# Carpet Runner!



## chrisstrikeagain (Apr 10, 2007)

Ok, i used to love lino tiles as a flooring. But the girl's cage started to smell bad. It got to the point where my dad was going to make me get rid of one or two. Now there is no way id ever do that.

And my cage is heavy and big so a outside hose down and deep cleanin isnt possible. So i figured, new flooring would be best. I got carpet runner. I cut it to size and clipped it on. Its great. I can simply take it out weekly to clean it. And wipe it down when needed. 

Any one else try it?


----------



## cjshrader (Feb 15, 2007)

What is it exactly?


----------



## chrisstrikeagain (Apr 10, 2007)

Well i googled it for a pic and nothin came up. So i guess i got the name wrong. 
Its plastic/vinyl and clear. One side is smooth and the other has pokey things so it can grip onto carpets.


----------



## :Ash: (Feb 25, 2007)

Oh you're talking about a skid runner or whatever. It's like a mat that goes under a rug to keep it from sliding.


----------



## chrisstrikeagain (Apr 10, 2007)

maybe. i also hear its used in high trafffic area over the carpet to prevent stains like mudd.


----------



## Sparker (Jun 17, 2007)

Nothing works like fabric for me, personally, but you might be better at daily maintenance. :wink:


----------



## chrisstrikeagain (Apr 10, 2007)

Im terrible and i wait til i run out of clothes completely to do my laundry.
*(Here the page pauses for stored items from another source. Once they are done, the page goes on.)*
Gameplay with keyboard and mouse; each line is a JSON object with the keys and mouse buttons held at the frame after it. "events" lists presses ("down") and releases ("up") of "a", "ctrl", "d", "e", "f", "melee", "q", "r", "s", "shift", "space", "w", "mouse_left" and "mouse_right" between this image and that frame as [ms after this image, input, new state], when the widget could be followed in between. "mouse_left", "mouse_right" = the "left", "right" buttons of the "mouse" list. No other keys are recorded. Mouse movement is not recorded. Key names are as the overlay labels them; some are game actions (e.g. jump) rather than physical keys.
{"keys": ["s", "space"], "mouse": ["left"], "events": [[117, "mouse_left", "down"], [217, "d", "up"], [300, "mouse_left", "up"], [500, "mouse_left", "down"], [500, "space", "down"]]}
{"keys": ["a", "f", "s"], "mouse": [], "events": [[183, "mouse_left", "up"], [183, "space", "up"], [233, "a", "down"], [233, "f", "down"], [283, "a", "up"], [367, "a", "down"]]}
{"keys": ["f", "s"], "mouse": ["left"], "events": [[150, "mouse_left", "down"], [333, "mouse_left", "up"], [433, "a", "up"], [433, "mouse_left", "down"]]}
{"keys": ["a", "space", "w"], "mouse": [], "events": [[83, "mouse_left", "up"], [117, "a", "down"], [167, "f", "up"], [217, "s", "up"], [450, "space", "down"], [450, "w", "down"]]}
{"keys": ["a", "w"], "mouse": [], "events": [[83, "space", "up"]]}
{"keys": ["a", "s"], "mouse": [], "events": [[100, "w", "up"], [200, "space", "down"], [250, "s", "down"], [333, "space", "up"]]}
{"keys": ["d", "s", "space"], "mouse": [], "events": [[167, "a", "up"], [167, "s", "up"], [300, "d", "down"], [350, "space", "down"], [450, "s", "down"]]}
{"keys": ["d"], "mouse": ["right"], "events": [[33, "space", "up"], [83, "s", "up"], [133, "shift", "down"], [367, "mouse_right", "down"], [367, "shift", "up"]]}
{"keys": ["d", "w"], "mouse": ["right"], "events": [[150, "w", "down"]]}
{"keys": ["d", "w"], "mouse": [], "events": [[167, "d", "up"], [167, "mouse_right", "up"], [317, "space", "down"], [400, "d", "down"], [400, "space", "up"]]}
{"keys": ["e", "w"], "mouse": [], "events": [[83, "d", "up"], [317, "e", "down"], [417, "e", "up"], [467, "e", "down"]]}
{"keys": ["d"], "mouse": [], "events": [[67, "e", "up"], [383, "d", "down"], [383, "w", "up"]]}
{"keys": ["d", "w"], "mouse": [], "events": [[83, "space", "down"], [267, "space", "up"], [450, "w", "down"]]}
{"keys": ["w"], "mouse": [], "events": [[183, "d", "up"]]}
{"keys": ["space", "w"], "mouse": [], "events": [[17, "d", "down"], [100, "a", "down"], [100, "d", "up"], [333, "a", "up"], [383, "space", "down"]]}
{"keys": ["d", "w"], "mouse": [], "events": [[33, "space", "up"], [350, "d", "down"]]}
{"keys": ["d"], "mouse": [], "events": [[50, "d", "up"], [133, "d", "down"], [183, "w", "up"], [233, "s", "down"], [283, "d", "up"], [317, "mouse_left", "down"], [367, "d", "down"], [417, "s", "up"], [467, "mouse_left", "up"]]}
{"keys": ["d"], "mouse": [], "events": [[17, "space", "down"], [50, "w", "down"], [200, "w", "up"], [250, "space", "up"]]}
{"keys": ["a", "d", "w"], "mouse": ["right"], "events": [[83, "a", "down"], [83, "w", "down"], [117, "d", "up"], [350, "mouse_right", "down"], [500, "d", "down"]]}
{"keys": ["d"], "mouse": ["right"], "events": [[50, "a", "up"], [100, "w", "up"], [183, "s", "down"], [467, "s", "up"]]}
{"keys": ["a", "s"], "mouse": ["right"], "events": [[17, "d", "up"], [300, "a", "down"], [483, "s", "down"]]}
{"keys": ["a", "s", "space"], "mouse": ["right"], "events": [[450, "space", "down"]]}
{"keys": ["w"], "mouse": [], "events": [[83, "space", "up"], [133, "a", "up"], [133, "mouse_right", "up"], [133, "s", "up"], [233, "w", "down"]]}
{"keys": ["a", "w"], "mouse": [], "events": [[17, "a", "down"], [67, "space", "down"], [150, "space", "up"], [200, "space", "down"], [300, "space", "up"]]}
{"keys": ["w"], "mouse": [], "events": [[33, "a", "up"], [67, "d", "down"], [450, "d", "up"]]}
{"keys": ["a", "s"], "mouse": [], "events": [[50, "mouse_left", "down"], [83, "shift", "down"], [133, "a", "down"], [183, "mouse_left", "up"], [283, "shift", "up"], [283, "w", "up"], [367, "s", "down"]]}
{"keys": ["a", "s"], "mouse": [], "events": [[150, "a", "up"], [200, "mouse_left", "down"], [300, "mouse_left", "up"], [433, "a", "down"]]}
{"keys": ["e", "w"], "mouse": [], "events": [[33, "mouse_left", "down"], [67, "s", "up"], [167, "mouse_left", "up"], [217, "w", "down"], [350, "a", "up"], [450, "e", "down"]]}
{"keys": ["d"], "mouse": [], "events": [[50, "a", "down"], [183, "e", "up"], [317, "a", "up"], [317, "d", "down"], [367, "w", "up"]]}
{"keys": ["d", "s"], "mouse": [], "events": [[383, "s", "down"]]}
So for me, if i do cloth, im sure theyd go a month without washin, and that cant be healthy. haha


----------



## Sparker (Jun 17, 2007)

:lol:


----------



## simbakitten (Oct 10, 2007)

that sounds like a great idea. i might try that, im not verry good with fabric, i think i need to switch


----------



## JoshDeMott2010 (Aug 25, 2007)

all my cages floors are there litter pan so i just fill them with litter lol..


----------